[START OF PROVIDED RECORDS]
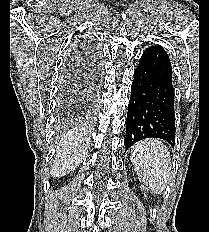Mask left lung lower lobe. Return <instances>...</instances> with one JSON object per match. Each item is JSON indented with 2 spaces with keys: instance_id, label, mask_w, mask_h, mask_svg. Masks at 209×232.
I'll use <instances>...</instances> for the list:
<instances>
[{
  "instance_id": "left-lung-lower-lobe-1",
  "label": "left lung lower lobe",
  "mask_w": 209,
  "mask_h": 232,
  "mask_svg": "<svg viewBox=\"0 0 209 232\" xmlns=\"http://www.w3.org/2000/svg\"><path fill=\"white\" fill-rule=\"evenodd\" d=\"M174 88L170 59L160 45L148 47L134 72L126 118L125 148L146 138L175 144Z\"/></svg>"
}]
</instances>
[END OF PROVIDED RECORDS]
* **AIM**
Rewrite the listing above with "one JSON object per match" renamed to "a separate JSON object for each match" and everything else unchanged, leaving out the pictures.

* **OUTPUT OF THE TASK**
Mask left lung lower lobe. Return <instances>...</instances> with a separate JSON object for each match. Each item is JSON indented with 2 spaces with keys: instance_id, label, mask_w, mask_h, mask_svg. Masks at 209×232.
I'll use <instances>...</instances> for the list:
<instances>
[{
  "instance_id": "left-lung-lower-lobe-1",
  "label": "left lung lower lobe",
  "mask_w": 209,
  "mask_h": 232,
  "mask_svg": "<svg viewBox=\"0 0 209 232\" xmlns=\"http://www.w3.org/2000/svg\"><path fill=\"white\" fill-rule=\"evenodd\" d=\"M174 88L170 59L160 45L148 47L134 72L126 118L125 148L146 138L175 144Z\"/></svg>"
}]
</instances>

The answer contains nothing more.